■ **Required action**
Stop after the line holding "2.000.000 đ". Repeat exactly every line before it in the records below, that line too, and leave out the pictures.

■ **Data shown**

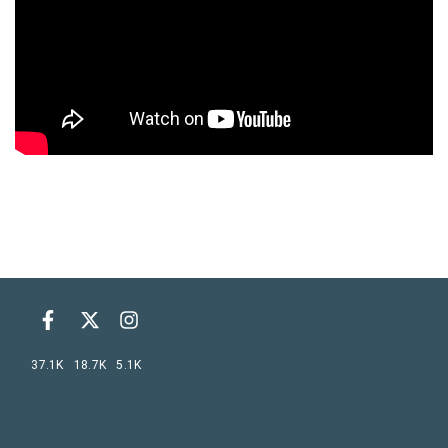
37.1K
18.7K
5.1K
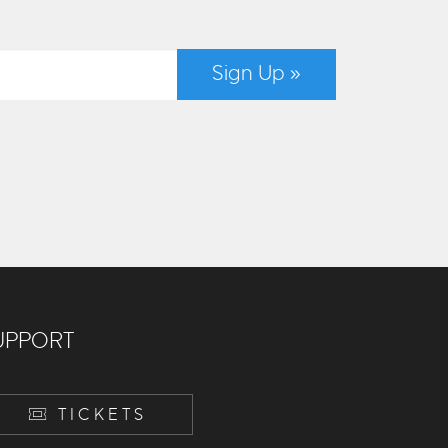
Sign Up »
UPPORT
TICKETS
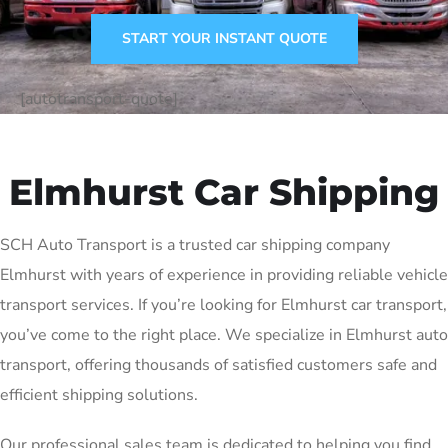
START YOUR INSTANT QUOTE
[autotransport-quote]
Elmhurst Car Shipping
SCH Auto Transport is a trusted car shipping company
Elmhurst with years of experience in providing reliable vehicle
transport services. If you’re looking for Elmhurst car transport,
you’ve come to the right place. We specialize in Elmhurst auto
transport, offering thousands of satisfied customers safe and
efficient shipping solutions.
Our professional sales team is dedicated to helping you find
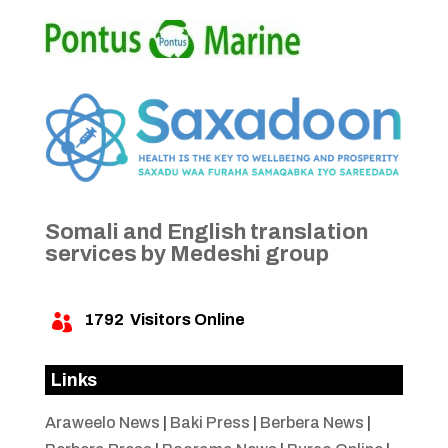
Somali and English translation
services by Medeshi group
1792
Visitors Online

Links
Araweelo News
|
Baki Press
|
Berbera News
|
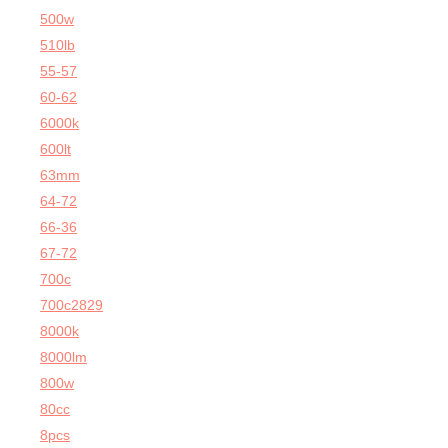
500w
510lb
55-57
60-62
6000k
600lt
63mm
64-72
66-36
67-72
700c
700c2829
8000k
8000lm
800w
80cc
8pcs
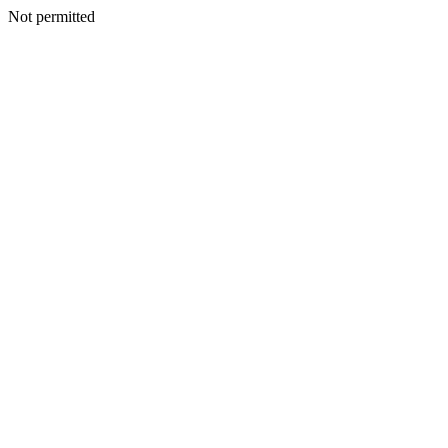
Not permitted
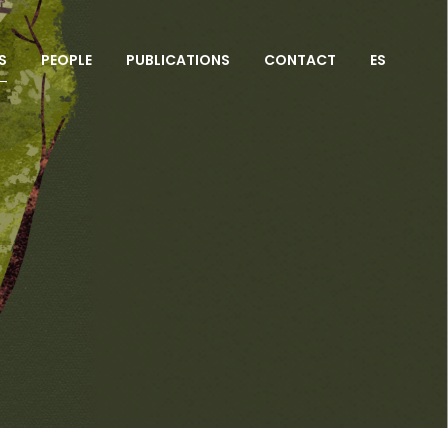
S
PEOPLE
PUBLICATIONS
CONTACT
ES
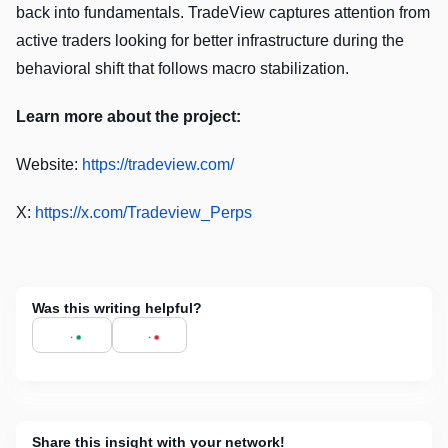
back into fundamentals. TradeView captures attention from
active traders looking for better infrastructure during the
behavioral shift that follows macro stabilization.
Learn more about the project:
Website:
https://tradeview.com/
X:
https://x.com/Tradeview_Perps
Was this writing helpful?
Share this insight with your network!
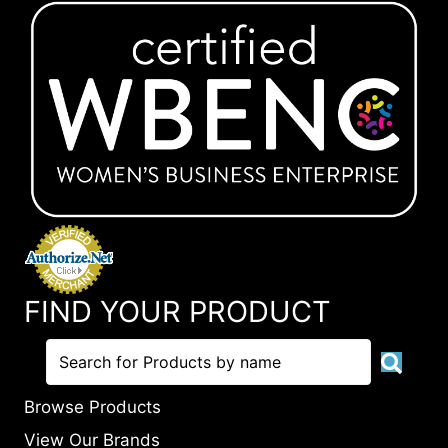
FIND YOUR PRODUCT
Browse Products
View Our Brands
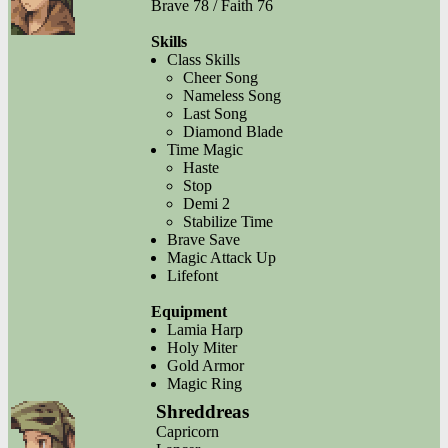
Brave 78 / Faith 76
Skills
Class Skills
Cheer Song
Nameless Song
Last Song
Diamond Blade
Time Magic
Haste
Stop
Demi 2
Stabilize Time
Brave Save
Magic Attack Up
Lifefont
Equipment
Lamia Harp
Holy Miter
Gold Armor
Magic Ring
Shreddreas
Capricorn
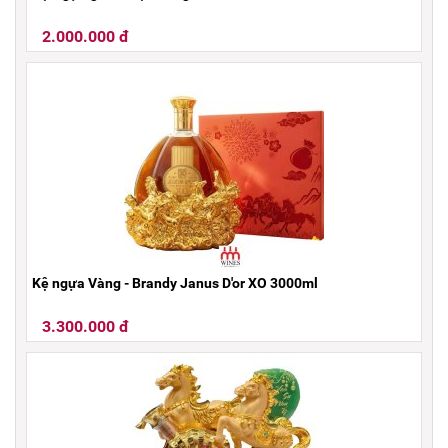
2.000.000 đ
Kệ ngựa Vàng - Brandy Janus D'or XO 3000ml
3.300.000 đ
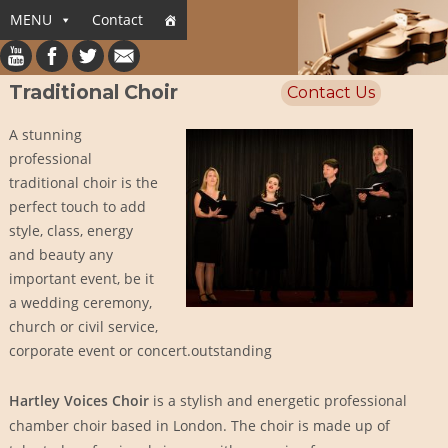
MENU
Contact
Traditional Choir
Contact Us
A stunning
professional
traditional choir is the
perfect touch to add
style, class, energy
and beauty any
important event, be it
a wedding ceremony,
church or civil service,
corporate event or concert.outstanding
Hartley Voices Choir
is a stylish and energetic professional
chamber choir based in London. The choir is made up of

■ **Solved problem**
37.1K
18.7K
5.1K
Sign Up »
UPPORT
TICKETS
START YOUR INSTANT QUOTE
[autotransport-quote]
Elmhurst Car Shipping
SCH Auto Transport is a trusted car shipping company
Elmhurst with years of experience in providing reliable vehicle
transport services. If you’re looking for Elmhurst car transport,
you’ve come to the right place. We specialize in Elmhurst auto
transport, offering thousands of satisfied customers safe and
efficient shipping solutions.
Our professional sales team is dedicated to helping you find
Somali and English translation
services by Medeshi group
1792
Visitors Online

Links
Araweelo News
|
Baki Press
|
Berbera News
|
500w
510lb
55-57
60-62
6000k
600lt
63mm
64-72
66-36
67-72
700c
700c2829
8000k
8000lm
800w
80cc
8pcs
Not permitted
S
PEOPLE
PUBLICATIONS
CONTACT
ES
back into fundamentals. TradeView captures attention from
active traders looking for better infrastructure during the
behavioral shift that follows macro stabilization.
Learn more about the project:
Website:
https://tradeview.com/
X:
https://x.com/Tradeview_Perps
Was this writing helpful?
Share this insight with your network!
FIND YOUR PRODUCT
Browse Products
View Our Brands
Brave 78 / Faith 76
Skills
Class Skills
Cheer Song
Nameless Song
Last Song
Diamond Blade
Time Magic
Haste
Stop
Demi 2
Stabilize Time
Brave Save
Magic Attack Up
Lifefont
Equipment
Lamia Harp
Holy Miter
Gold Armor
Magic Ring
Shreddreas
Capricorn
2.000.000 đ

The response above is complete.